If you are out of any fixed, tracker or discount tie-in period it could be easier than you think to save money by switching to a better mortgage product or remortgaging to another lender.

 

  • You could benefit from a lower interest rate and save money

  • You could shorten the term of your mortgage without increasing your payments

 

As your mortgage is probably your biggest financial commitment it makes sense to know you’re benefitting from the best rates available.

 

 

Consider if one or more of the following apply to you:

Your current mortgage deal is finishing

Many mortgages, such as fixed rate, tracker or discount mortgages will only last for a limited period, often between two and five years. More often than not, when this initial deal comes to an end your mortgage lender will move you onto their standard variable rate which is often less attractive. If this is the case, it’s a great time to look at remortgaging and switching to a new lender – one offering more attractive terms.

 

You want to make savings

Saving money on mortgage payments is why most people remortgage. Moving on to a better deal could reduce the interest rate and monthly payments. The exact amount you save will vary from person to person, but switching could mean hundreds of pounds over a year saved. You must weigh up the potential savings against any fees payable, but fee free remortgage are available so it’s worth looking into if you have no early repayment charge on your current mortgage.

 

You want better mortgage terms

While your mortgage may have been ideal when you first signed up, things change, and you may feel that your current terms don’t suit your situation anymore. Maybe you’ve inherited some money or have been promoted and received a pay rise. You may want to use this cash to make extra payments but aren’t allowed to on your current deal. 

 

Or maybe your financial future is uncertain, and you need the ability to miss the odd payment without being penalised. Whatever the reason, remortgaging could be the way to another deal that’s better suited to your current circumstances.

 

Or you are concerned interest rates could rise and you would prefer to fix your payments over the medium term to avoid unnecessary shocks.

 

You want to raise funds

It could be that you’re in need of some additional funds but you haven’t been able to secure a loan from your current lender, or you have but the terms aren’t particularly attractive. Remortgaging can help you raise the necessary funds quite easily, but you do have to take any fees into account and consider that although raising money this way can mean lower monthly payments, you will be increasing the size of your mortgage. Another option could a secured loan and I can explain the pros and cons of the options available.

 

It’s worth keeping in mind that when you’re remortgaging to raise capital your lender will ask what the extra funds are for. You could be required to provide evidence if you’re looking to borrow a large amount.

 

Reaching the end of your current mortgage deal?

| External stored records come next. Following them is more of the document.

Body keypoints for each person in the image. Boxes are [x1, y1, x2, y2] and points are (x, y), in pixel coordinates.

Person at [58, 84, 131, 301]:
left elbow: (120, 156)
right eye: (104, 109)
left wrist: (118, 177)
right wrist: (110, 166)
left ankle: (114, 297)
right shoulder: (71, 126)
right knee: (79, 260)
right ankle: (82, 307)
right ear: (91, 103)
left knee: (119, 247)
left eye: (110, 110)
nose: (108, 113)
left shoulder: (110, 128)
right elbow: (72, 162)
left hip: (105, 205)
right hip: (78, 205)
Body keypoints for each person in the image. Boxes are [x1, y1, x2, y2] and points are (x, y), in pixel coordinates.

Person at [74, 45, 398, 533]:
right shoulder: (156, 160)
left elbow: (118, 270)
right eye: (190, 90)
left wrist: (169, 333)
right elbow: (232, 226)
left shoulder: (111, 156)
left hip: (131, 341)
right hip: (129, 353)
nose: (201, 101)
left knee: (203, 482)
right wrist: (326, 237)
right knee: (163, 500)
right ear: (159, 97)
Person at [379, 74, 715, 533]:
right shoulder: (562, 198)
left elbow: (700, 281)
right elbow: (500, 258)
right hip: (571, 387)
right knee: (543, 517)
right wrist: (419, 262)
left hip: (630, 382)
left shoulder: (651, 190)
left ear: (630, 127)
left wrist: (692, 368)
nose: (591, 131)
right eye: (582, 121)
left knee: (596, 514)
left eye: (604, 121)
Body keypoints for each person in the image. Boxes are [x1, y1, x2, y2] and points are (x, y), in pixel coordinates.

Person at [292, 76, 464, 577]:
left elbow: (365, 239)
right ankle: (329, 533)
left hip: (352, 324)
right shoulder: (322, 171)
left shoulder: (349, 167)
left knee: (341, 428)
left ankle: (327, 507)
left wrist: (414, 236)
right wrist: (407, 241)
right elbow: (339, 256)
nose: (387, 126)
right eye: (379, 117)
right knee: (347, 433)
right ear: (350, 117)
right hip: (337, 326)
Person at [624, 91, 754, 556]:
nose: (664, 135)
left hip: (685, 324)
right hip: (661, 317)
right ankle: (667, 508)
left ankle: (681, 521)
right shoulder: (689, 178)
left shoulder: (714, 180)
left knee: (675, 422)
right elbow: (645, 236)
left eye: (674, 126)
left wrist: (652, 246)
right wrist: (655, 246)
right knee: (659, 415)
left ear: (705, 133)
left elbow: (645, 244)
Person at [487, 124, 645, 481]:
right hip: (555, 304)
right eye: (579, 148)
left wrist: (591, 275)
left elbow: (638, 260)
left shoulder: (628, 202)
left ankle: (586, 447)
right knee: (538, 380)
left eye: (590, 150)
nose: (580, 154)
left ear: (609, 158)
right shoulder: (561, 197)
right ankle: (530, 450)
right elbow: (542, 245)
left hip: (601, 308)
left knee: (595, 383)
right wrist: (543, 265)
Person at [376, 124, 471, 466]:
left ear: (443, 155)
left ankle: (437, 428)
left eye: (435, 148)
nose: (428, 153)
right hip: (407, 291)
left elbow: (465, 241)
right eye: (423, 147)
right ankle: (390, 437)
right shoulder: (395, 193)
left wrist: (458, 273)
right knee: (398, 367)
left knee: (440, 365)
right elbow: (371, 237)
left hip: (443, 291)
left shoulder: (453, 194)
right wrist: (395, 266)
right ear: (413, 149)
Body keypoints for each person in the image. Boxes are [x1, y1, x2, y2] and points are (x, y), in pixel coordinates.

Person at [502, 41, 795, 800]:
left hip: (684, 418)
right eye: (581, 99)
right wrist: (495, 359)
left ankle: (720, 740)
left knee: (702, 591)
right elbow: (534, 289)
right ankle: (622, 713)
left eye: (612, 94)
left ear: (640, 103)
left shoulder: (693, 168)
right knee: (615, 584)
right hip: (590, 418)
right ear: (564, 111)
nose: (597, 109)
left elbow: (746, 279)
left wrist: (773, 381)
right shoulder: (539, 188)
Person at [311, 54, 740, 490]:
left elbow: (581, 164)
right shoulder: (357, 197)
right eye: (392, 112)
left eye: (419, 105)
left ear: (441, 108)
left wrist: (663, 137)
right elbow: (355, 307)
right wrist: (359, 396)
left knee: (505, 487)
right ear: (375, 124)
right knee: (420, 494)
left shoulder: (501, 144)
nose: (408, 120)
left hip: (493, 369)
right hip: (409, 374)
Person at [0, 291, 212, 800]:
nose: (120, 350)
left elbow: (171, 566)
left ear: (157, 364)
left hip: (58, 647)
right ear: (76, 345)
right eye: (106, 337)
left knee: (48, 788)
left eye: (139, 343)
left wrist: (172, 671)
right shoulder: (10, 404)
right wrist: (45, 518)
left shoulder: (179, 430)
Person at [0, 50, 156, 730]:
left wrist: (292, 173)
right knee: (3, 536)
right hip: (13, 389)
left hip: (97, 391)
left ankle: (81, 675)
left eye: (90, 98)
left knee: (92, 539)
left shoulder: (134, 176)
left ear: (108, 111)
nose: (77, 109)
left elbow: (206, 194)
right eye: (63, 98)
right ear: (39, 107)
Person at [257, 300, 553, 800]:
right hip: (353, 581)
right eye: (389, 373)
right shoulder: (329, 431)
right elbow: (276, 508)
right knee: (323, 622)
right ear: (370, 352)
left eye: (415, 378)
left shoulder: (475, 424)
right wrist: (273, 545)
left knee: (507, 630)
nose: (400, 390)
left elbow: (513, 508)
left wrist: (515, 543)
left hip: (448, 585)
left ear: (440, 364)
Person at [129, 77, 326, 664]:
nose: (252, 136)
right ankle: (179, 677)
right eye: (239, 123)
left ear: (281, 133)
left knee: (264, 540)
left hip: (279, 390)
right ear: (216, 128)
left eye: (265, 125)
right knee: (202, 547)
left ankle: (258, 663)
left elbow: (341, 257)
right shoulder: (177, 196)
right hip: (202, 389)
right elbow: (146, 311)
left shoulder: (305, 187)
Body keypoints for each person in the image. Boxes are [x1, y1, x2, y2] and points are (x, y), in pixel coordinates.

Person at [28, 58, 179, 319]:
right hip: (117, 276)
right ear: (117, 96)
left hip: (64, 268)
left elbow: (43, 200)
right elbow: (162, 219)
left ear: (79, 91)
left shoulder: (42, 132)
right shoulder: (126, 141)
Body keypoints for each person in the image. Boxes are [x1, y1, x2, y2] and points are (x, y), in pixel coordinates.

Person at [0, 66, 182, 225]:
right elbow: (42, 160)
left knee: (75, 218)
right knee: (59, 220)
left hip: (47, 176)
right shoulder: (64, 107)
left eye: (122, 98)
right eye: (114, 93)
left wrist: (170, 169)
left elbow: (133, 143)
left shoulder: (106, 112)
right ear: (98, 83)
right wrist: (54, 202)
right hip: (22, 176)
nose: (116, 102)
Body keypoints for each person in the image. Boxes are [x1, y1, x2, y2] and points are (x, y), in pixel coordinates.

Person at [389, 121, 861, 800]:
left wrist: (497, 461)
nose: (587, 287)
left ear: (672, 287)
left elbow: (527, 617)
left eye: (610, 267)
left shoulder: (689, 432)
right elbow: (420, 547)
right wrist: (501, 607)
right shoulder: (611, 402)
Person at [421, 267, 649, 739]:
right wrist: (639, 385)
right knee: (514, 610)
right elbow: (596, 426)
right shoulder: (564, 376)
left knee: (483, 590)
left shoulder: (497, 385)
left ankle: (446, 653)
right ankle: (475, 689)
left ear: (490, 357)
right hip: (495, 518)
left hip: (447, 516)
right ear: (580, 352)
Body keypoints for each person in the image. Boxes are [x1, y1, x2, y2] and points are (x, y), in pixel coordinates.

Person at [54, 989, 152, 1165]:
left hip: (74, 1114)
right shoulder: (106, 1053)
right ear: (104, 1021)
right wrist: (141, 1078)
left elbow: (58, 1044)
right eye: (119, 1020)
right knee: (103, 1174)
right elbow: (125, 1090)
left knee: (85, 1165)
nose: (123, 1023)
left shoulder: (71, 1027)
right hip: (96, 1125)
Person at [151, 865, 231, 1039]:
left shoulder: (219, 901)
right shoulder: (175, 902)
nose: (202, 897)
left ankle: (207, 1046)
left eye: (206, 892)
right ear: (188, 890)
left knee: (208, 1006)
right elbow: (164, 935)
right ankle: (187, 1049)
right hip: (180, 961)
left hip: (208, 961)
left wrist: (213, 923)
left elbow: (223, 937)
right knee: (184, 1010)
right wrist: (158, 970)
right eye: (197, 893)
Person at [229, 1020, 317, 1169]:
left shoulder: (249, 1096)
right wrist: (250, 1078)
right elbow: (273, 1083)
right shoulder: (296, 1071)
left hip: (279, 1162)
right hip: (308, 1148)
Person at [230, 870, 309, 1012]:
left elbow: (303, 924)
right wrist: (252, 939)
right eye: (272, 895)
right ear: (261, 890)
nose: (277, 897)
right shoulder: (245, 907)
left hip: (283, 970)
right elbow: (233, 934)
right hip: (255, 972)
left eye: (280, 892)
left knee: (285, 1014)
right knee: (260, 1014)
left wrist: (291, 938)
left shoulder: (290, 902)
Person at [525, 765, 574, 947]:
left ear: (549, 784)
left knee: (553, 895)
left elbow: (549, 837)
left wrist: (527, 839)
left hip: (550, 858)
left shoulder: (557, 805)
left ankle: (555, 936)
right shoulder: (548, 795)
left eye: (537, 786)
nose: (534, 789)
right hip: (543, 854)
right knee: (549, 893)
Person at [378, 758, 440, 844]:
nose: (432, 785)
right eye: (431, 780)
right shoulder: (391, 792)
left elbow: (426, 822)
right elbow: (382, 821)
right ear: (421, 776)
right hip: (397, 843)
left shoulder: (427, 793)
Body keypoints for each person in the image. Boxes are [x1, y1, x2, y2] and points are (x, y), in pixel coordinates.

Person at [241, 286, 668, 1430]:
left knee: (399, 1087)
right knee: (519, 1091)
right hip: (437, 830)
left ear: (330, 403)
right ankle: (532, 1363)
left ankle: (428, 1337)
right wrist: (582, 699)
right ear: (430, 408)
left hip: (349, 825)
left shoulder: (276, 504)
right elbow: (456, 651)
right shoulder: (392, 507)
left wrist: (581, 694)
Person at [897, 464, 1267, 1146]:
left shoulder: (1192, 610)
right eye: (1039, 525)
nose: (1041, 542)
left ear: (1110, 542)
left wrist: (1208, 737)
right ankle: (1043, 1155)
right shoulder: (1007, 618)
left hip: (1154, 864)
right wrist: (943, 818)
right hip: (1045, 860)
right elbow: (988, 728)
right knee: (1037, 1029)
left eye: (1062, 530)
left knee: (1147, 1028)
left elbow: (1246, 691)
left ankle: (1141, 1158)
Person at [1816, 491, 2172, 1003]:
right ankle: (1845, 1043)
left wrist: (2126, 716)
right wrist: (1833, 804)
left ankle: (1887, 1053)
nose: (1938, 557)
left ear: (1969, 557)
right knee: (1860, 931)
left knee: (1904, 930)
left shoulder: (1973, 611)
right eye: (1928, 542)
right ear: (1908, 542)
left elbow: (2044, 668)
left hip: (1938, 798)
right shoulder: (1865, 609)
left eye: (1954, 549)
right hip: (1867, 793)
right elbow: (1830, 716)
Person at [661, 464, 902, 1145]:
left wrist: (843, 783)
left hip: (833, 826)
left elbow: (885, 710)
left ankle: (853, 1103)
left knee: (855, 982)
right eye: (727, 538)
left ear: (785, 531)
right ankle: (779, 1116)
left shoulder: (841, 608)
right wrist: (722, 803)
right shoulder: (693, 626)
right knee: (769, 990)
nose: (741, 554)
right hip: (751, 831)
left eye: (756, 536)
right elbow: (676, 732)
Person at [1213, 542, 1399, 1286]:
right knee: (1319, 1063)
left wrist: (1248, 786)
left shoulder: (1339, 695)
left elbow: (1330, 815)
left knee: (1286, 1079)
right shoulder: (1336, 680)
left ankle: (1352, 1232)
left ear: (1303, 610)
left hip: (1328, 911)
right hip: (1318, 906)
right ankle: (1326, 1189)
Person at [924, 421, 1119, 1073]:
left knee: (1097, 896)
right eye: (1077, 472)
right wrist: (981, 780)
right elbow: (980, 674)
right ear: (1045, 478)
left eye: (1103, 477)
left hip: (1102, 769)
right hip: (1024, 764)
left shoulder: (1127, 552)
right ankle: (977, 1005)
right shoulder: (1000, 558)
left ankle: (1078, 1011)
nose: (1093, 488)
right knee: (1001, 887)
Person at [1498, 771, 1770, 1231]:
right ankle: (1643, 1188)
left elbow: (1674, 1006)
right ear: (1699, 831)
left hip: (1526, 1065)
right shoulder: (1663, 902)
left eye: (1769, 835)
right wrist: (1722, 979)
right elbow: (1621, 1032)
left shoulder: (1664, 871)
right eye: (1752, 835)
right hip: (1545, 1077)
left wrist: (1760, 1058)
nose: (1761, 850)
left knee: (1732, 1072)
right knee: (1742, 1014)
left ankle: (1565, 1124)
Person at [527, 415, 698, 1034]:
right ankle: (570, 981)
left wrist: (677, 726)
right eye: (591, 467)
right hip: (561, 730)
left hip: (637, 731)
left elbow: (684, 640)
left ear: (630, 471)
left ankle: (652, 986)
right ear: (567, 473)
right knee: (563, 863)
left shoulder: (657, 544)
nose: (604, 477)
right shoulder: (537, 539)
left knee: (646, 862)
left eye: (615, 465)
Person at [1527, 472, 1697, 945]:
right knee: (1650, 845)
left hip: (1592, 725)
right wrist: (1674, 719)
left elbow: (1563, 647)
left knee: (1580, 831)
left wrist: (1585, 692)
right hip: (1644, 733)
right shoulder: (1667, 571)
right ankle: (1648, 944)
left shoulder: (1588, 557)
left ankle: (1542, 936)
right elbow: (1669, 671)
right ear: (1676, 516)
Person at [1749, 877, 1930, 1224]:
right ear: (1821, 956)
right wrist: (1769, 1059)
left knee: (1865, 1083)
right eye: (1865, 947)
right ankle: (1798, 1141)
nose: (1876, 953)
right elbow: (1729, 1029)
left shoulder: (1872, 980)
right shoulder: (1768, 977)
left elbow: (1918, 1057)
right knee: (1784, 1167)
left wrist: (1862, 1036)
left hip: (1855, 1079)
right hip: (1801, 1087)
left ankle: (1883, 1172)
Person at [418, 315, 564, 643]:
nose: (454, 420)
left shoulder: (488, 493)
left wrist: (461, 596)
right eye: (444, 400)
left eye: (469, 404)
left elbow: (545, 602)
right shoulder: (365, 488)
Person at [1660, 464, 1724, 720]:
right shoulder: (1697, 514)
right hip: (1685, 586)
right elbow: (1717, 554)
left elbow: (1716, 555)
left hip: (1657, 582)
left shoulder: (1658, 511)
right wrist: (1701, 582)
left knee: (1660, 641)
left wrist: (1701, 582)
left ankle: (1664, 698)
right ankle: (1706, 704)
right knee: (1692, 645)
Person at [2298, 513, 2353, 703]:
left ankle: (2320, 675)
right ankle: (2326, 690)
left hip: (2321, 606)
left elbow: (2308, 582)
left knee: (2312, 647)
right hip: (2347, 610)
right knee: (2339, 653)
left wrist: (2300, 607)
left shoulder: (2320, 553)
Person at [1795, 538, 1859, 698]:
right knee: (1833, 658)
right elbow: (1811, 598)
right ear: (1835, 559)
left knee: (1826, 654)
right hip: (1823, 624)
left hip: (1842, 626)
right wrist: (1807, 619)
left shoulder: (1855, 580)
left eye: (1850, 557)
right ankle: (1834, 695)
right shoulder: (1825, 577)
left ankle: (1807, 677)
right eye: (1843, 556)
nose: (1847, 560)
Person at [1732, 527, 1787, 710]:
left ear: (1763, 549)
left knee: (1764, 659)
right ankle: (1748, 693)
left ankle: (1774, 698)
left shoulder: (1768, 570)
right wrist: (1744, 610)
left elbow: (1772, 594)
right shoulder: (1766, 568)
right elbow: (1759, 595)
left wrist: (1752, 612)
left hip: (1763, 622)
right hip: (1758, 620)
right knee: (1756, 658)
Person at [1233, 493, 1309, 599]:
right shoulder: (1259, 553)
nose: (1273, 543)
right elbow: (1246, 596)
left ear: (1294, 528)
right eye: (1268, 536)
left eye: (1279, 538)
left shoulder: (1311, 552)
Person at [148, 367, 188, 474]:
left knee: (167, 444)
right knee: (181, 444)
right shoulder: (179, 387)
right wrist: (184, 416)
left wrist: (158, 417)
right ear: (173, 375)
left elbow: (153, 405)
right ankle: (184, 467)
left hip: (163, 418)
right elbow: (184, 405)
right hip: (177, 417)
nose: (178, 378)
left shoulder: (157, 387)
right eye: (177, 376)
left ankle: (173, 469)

Find out what options are available and see how much we might be able to save you on your mortgage payments. Many more UK homeowners are remortgaging to save money on their regular monthly repayments. How much could you save?

When remortgaging may not be the right thing to do

It’s important to decide whether the potential savings remortgaging offers will outweigh the costs that might come with it. If any of the following statements are true, then remortgaging may not be right for you.

Your current mortgage debt is quite small

​If you’ve paid off the majority of your mortgage and only have a small part left to pay, remortgaging may not be worth it. Many lenders won’t take on new mortgages once your remaining debt falls below a certain amount, often around £25,000.

Your financial circumstances have changed

​It’s quite likely that you’re in a different place, financially, since you took out your current mortgage. Maybe you’ve moved job, stopped working, or recently become self-employed.

Lenders have become more cautious in recent years, and if you don’t fit into one of their pre-defined categories, you may find it more difficult than you did in the past to get an attractive deal.